Далее... | страница 58
Еще мне Дуцэ рассказывал, что он сам, собственными глазами, видел, как великий Энеску после своего концерта, который наделал такой переполох во всем городе, зашел в маленький ресторанчик на Николинэ, у отдельного столика наверху, на галерее в ресторанчике, выпил пару рюмок цуйки, вынул скрипку из футляра и встал играть гаммы. После такого концерта, который взбудоражил Яссы, после такого успеха и такого возвышения, после всего этого стоял и стоял и играл гаммы, учился играть. Публика сидела внизу и замирала от восторга. Ресторанчик тогда закрыли часа в три ночи. Он видит его перед глазами, Энеску, как он стоит себе так у столика на галерее, с длинными, разметавшимися волосами и со скрипкой у плеча.
Лгать Дуцэ не лгал. Все истории его были, наверно, только любимыми выдумками, фантазиями, пусть даже хвастовством. Но то, что он хвастается именно таким хвастовством, мне как раз в Дуцэ нравилось. Это не унижало его в моих глазах, а, наоборот, поднимало. И меня, помню, сразу, с первой же минуты, как-то по-особенному потянуло к мужу Мани-рыжей.
Манин адрес дал мне Бенчик. То есть адреса он мне не дал. Он только назвал мне улицу и обрисовал закоулок возле бакалейного магазина, куда надо свернуть, и где сразу, во вторых воротах, точно напротив них, в самой глубине двора, живет Маня-рыжая со своим мужем Дуцэ.

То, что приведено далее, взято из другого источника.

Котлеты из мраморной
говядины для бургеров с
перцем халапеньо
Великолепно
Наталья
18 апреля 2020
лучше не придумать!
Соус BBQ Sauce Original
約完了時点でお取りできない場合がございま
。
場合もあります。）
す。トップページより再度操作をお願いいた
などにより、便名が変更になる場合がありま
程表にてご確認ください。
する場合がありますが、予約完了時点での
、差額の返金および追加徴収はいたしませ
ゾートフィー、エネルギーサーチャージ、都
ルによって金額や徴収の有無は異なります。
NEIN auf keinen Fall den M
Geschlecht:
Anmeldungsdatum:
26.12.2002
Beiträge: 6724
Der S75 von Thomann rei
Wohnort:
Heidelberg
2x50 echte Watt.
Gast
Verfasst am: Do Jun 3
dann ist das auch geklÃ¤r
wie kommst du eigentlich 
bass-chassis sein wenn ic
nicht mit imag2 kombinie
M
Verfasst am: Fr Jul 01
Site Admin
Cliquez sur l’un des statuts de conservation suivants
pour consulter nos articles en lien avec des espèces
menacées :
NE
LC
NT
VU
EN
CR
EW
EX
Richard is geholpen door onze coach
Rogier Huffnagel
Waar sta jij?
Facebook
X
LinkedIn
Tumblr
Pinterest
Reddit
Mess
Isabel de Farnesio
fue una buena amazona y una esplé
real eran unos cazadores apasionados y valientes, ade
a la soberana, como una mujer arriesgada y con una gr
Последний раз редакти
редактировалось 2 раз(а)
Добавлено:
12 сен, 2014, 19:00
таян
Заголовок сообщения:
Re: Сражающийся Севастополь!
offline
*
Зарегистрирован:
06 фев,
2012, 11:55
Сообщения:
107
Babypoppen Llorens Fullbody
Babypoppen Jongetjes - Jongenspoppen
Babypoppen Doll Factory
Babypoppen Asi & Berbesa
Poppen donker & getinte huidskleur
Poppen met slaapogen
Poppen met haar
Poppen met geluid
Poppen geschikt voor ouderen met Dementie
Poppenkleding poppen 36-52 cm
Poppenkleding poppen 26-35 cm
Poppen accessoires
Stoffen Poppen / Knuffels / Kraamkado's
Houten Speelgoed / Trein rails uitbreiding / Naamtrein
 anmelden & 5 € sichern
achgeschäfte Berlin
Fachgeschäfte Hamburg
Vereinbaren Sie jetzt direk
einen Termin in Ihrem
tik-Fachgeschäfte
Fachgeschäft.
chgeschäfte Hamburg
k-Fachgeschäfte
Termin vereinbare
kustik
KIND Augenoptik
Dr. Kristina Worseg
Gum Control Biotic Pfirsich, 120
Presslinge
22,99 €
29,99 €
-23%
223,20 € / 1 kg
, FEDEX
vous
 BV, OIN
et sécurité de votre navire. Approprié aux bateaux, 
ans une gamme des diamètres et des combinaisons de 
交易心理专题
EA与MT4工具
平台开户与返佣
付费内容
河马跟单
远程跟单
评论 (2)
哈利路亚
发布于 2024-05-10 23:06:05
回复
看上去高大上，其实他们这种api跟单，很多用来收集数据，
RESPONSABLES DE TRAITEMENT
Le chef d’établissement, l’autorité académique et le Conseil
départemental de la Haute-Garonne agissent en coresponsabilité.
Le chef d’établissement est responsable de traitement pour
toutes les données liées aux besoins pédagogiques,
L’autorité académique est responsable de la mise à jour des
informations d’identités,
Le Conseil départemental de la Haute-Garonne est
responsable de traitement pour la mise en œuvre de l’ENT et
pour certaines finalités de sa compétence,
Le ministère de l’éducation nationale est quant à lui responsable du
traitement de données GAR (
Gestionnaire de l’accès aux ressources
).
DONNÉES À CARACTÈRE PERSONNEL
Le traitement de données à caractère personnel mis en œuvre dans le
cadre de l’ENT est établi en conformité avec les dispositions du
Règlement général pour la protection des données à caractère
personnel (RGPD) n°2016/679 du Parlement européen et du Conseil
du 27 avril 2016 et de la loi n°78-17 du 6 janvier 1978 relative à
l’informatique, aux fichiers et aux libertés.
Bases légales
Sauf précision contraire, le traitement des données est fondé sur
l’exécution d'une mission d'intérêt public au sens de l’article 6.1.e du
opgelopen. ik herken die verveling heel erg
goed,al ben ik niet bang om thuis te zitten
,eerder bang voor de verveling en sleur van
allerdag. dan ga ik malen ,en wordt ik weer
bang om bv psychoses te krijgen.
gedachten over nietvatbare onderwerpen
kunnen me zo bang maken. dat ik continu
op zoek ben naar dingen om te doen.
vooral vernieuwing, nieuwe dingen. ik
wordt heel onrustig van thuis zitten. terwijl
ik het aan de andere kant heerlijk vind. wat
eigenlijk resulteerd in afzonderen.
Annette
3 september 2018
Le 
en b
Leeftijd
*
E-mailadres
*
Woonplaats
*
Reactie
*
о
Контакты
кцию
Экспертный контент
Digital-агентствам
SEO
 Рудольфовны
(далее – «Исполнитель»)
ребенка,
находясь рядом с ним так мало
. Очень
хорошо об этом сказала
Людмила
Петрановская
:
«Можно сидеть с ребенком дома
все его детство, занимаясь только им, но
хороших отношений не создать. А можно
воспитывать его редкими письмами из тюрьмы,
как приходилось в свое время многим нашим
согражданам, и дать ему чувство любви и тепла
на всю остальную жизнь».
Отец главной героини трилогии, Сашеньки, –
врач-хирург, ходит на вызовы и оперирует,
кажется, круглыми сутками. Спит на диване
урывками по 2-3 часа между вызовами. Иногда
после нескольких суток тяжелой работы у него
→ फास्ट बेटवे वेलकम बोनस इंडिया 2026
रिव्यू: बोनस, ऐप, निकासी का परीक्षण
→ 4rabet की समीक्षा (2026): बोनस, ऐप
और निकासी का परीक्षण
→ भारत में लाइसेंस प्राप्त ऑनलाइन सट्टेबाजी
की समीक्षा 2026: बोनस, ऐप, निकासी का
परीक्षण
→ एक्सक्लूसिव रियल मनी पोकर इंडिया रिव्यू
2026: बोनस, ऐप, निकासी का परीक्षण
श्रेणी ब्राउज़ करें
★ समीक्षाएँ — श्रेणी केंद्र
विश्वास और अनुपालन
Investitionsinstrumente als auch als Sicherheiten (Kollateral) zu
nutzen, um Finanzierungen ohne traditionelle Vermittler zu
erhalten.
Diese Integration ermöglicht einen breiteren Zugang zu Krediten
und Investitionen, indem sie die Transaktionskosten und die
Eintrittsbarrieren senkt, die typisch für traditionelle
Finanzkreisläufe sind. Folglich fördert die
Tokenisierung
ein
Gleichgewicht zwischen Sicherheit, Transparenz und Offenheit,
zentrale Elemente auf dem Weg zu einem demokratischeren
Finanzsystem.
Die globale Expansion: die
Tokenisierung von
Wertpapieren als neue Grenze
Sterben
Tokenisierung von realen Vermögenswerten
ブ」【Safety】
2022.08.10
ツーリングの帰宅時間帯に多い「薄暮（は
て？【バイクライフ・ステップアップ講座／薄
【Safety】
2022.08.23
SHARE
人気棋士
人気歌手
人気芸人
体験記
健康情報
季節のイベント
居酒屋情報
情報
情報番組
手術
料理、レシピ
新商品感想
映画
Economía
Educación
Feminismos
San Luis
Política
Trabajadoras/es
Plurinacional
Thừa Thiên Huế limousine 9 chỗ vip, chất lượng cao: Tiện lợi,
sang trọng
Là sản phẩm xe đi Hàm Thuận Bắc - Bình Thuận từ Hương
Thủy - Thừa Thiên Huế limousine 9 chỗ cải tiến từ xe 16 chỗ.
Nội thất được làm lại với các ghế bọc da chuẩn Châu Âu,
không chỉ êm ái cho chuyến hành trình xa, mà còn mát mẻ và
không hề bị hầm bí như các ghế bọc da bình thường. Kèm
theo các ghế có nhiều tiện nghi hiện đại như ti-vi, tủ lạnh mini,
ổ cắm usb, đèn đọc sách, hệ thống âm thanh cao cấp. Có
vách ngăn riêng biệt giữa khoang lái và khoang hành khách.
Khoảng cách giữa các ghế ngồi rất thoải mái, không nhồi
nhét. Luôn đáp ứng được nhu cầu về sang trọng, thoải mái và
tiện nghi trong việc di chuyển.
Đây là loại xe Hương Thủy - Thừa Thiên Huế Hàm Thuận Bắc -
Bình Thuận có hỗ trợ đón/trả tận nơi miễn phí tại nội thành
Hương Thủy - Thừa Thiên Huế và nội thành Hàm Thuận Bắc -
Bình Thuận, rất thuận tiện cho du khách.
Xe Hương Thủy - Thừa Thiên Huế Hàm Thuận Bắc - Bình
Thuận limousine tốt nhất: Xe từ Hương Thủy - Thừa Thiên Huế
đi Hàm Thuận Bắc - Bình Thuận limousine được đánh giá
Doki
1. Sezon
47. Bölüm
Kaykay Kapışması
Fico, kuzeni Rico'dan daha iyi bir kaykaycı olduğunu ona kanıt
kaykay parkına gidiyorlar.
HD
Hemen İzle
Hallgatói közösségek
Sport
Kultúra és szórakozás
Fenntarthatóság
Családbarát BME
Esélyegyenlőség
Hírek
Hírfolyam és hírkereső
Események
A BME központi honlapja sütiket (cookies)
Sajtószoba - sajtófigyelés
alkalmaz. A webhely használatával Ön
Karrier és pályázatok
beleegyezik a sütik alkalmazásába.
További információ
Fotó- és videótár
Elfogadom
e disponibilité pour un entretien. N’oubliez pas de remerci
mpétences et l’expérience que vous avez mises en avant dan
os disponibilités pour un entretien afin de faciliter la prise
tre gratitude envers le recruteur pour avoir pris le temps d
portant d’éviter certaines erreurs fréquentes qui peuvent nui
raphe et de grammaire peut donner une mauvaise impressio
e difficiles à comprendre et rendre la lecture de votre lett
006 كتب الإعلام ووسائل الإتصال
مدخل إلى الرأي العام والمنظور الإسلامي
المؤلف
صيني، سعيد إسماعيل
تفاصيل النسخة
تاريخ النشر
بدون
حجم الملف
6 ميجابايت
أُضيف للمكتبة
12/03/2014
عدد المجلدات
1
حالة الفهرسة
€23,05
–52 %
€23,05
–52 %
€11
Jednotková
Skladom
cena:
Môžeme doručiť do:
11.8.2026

Когда на следующий день, в контрольный час, в восемь вечера, парень, который должен был в Яссах встретить меня, снова не вышел к Национальному театру, я больше трех-четырех минут не ждал. В таких случаях нельзя ждать больше, чем считанные минуты. Я отправился разыскивать Манину улицу. Не спеша отыскал я и улицу, и бакалейный магазин на углу, и закоулок, и ворота, и Манину дверь в глубине двора, и — замочек на двери. Я откинул крючок на дверце Маниной веранды и так на этой веранде и просидел в темноте, пока не пришли из города Маня с мужем. Маня обнялась со мной и расцеловалась не просто как со своим человеком, земляком, можно даже сказать, другом детства, а как с очень близким и родным, ну прямо как с братом.
И я допустил ошибку. Это не первая, и не единственная, и не величайшая, и не последняя ошибка в моей жизни. Ну, в самом деле — оба фабричные рабочие, она так радушно меня приняла, да и он выглядел таким приветливым, добрым — так что на следующее же утро я Мане проговорился и, разумеется, по секрету, дал ей понять, что со мной делается. Маня на миг сильно переменилась в лице. Но только на один миг. Тут же снова появились ямочки на ее щеках. Желто-рыжие веснушки, обсыпавшие ее нос и лоб, снова стали красивыми. Через миг она снова стала собой. Она мило сказала мне, что я смогу быть у нее, сколько будет нужно. Она мне поможет. На фабрике она знает одного товарища. Она с ним очень осторожно поговорит, может, он что-нибудь посоветует. Она мне поможет, красиво сказала она, снова связать оборвавшуюся нить. Но только одно: чтобы я из дома никуда не выходил. Не потому, что она боится, и не потому, что им это может повредить. Мне может повредить. Меня не должны видеть на улице. Никто даже знать не должен, что я в Яссах. Бенчику это, конечно, тоже нельзя было знать. Но ладно, что сделаешь? Бенчик все равно мало встречается с рашковцами. Вернее, рашковцы мало встречаются с ним. Она, как бы случайно, пройдет мимо корчмы и постарается сказать Бенчику, что я на следующее же утро уехал. Кроме того: а может, за мной таки следят? В Яссах можно и такого ожидать. Что там говорить — не веселая история, но боже упаси, она не отказывается. Наоборот, она сделает все и поможет мне. Несколько дней я смогу у них переждать. Она думает, что ничего не случится. Но ходить по улицам мне нельзя. Ни за что.